What tends to happen in week six is that the organization has had five weeks to move other things forward, and the internal champion is now being pulled into whatever other priorities have stacked up. They are still nominally the sponsor of the network build, but their attention is 40% there instead of 80%. The build team starts getting slower responses to questions, decisions take longer, and the weekly check-in starts getting pushed to every other week.
This is not a character flaw — it is just how organizations work. The fix is structural: before the build starts, explicitly carve out the champion's calendar, assign a dedicated deputy who has authority to make day-to-day decisions, and build a clear escalation path so that the champion is only needed for exceptions.
What to do when you're already in week six
If you are reading this because you are currently in week six of a build that has slowed down, the first thing to do is stop and produce an honest pipeline inventory. Not a status report — an actual count of contracts at each stage, the realistic date for each one to close, and a credentialing timeline for each group of closures. Map that against your go-live date and see what the math actually says.

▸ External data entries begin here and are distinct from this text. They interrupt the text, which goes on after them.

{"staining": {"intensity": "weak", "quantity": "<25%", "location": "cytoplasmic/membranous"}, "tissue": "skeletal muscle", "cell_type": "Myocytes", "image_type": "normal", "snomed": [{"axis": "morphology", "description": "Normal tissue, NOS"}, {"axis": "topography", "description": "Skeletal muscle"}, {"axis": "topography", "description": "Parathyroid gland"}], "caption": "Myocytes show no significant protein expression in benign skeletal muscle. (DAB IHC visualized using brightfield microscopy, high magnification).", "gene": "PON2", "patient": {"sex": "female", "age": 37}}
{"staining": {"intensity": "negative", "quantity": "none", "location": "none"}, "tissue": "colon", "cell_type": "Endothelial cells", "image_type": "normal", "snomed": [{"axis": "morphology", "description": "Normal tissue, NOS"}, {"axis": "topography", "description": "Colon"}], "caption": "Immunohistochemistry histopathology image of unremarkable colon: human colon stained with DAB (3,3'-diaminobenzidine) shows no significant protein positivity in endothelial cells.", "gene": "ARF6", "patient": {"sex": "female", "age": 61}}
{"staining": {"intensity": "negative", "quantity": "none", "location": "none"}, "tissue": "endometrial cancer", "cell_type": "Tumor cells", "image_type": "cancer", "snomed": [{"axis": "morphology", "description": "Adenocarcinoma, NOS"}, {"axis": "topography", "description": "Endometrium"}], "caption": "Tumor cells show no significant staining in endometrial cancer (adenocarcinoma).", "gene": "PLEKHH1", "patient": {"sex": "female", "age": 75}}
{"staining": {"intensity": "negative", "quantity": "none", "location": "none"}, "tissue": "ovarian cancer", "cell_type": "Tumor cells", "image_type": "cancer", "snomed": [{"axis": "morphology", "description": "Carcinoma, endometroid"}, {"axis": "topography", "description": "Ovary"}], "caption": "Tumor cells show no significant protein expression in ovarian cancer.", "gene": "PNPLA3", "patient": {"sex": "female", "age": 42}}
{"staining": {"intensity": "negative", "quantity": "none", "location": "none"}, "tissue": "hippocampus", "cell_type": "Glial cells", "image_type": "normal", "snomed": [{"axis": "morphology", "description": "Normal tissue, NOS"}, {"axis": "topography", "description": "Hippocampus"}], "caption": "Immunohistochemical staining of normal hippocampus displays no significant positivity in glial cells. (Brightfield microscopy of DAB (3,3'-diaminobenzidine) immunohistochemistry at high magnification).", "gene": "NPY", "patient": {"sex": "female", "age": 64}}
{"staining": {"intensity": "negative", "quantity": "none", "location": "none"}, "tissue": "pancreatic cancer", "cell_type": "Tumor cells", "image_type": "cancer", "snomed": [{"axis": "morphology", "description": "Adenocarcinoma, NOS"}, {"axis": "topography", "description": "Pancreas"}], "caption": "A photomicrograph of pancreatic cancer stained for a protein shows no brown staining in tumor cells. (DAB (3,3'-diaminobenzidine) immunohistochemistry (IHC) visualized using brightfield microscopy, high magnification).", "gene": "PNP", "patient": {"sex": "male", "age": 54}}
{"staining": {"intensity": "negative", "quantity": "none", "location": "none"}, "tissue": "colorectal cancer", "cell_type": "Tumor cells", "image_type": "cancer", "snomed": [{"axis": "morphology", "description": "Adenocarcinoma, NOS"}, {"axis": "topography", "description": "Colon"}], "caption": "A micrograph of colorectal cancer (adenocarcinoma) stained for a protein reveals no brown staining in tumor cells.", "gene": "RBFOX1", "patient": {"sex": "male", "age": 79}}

Most of the time, the math says one of two things: either the pipeline is fine and the velocity drop is expected, or the pipeline is not going to fill the adequacy gaps on the current timeline and you need to either accelerate outreach in specific geographies or have an honest conversation with leadership about the go-live date.
Neither of those is fun. But surfacing it in week six is a lot better than surfacing it in week ten.
Week six isn't where builds go wrong. It's where builds that were already going wrong stop being able to hide it.
The antidote to week-six stalls is building a plan that accounts for them before the build starts — credentialing committee dates mapped out, pipeline velocity modeled conservatively, champion availability protected, and go-live date calculated from the regulatory deadline backward rather than from the kickoff date forward.
We build that plan in the diagnostic. Two weeks of inventory before the build starts is worth more than six weeks of running before anyone looked at the credentialing calendar.